The Obama administration’s education reform slogan for public-school students might seem a little open-ended to some – what does it really mean for kids to be college- and career-ready, after all? The findings from a report released today by the Georgetown University Center on Education and the Workforce suggest that perhaps the president’s saying should go something more like this: go to college, or else you won’t have a career.
The authors of the report, Help Wanted, write that “by 2018, we will need 22 million new workers with college degrees — but will fall short of that number by at least 3 million postsecondary degrees.” They go on to project that in a decade, 63 percent of jobs will require a college degree, and that these jobs will be the gatekeepers to the middle and upper class (something that is mostly true already).
To reach all of those students not on track to a post-secondary degree, the report’s author, Anthony Carnevale, told Inside Higher Ed today that colleges need to “streamline programs” and “emphasize employability.” That is, fewer courses like Physics for Poets or The 19thCentury English Novel and more Chemistry, Engineering and Accounting. He went on to say that yes, that would mean vocational-type tracks for university students who would be steered away from a more “academic” college experience.

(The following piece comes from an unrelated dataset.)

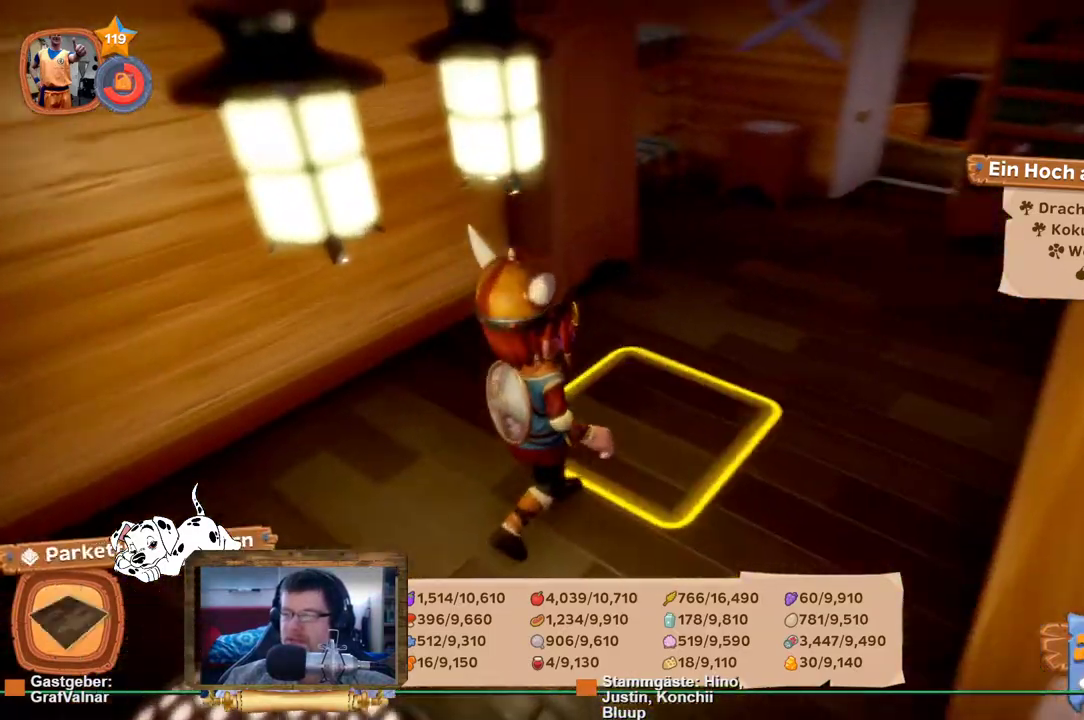
{"buttons": ["R2"], "left_stick": "up", "right_stick": "center", "events": [[133, "right_stick", "center"], [167, "left_stick", "up"]]}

Carnevale’s proposal sounds very similar to the report by the New Commission on the Skills of the American Workforce (pdf) a couple of years back, which suggested that students in high school be divided into two tracks: those who would go on to higher “academic” pursuits, and those who would be funneled to vocational, community or technical colleges.
One of the arguments against these types of proposals is that they could prevent students from testing out different career options. (How many of you picked your career at age 16?) They also limit students’ exposure to liberal arts courses that have indirect but useful benefits for life in the real world. Which matters more, or must they be viewed as mutually exclusive?